Jacobinense Esporte Clube, commonly known as Jacobinense, is a Brazilian football club based in Jacobina, Bahia state. The club was formerly known as Pituaçu Futebol Clube Cajazeiras.

==History==
Founded on 4 November 2015 as Pituaçu Futebol Clube Cajazeiras in Salvador, the club played their first professional competition in the 2016 Copa Governador do Estado da Bahia.
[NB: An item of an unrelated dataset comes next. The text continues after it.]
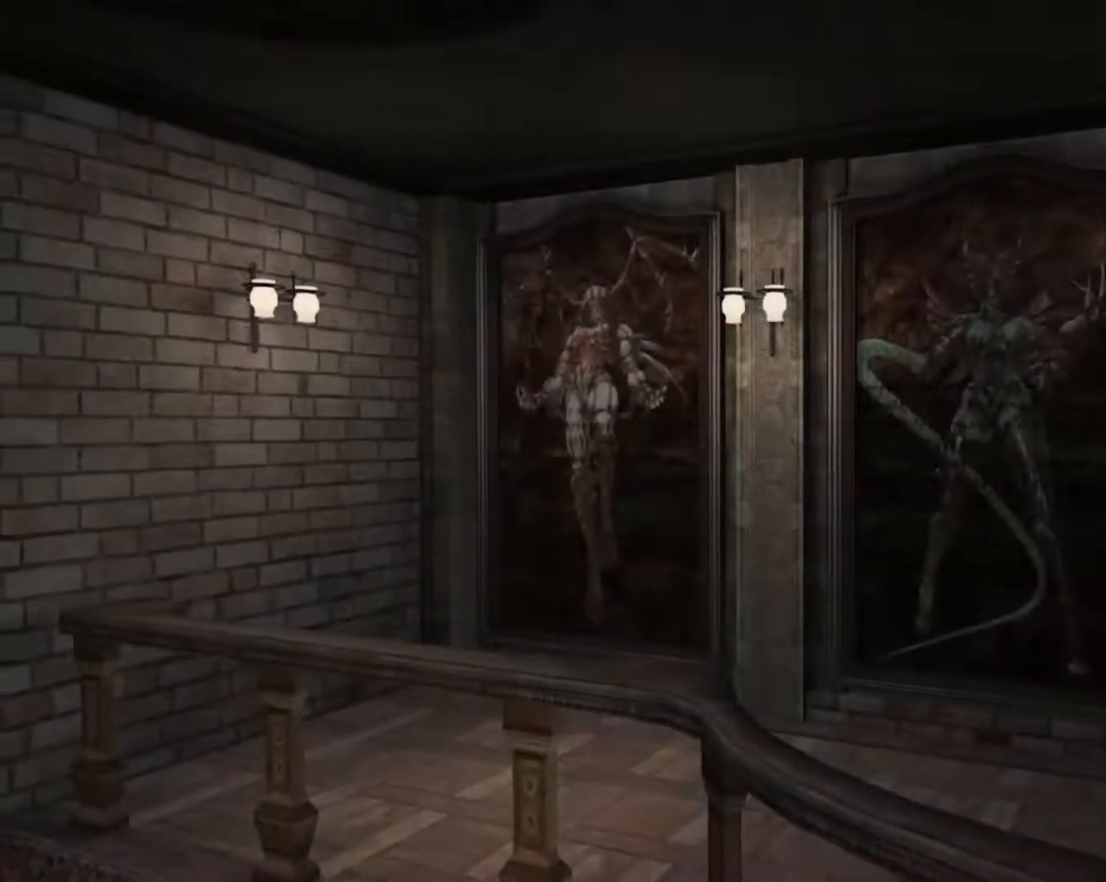
{"dt_ms": 500, "buttons": [], "left_stick": "up", "right_stick": "center", "events": [[67, "A", "down"], [133, "A", "up"], [383, "left_stick", "up"]]}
After finishing in the second position for two consecutive Campeonato Baiano Second Division editions (2017 and 2018), the club finished fourth in 2019 and did not play in the 2020 edition.

On 5 November 2021, PFC Cajazeiras' register was changed to Jacobinense Esporte Clube, as the club moved to Jacobina. After starting in the 2022 Second Division, the club finished second and achieved a first-ever promotion to the Campeonato Baiano.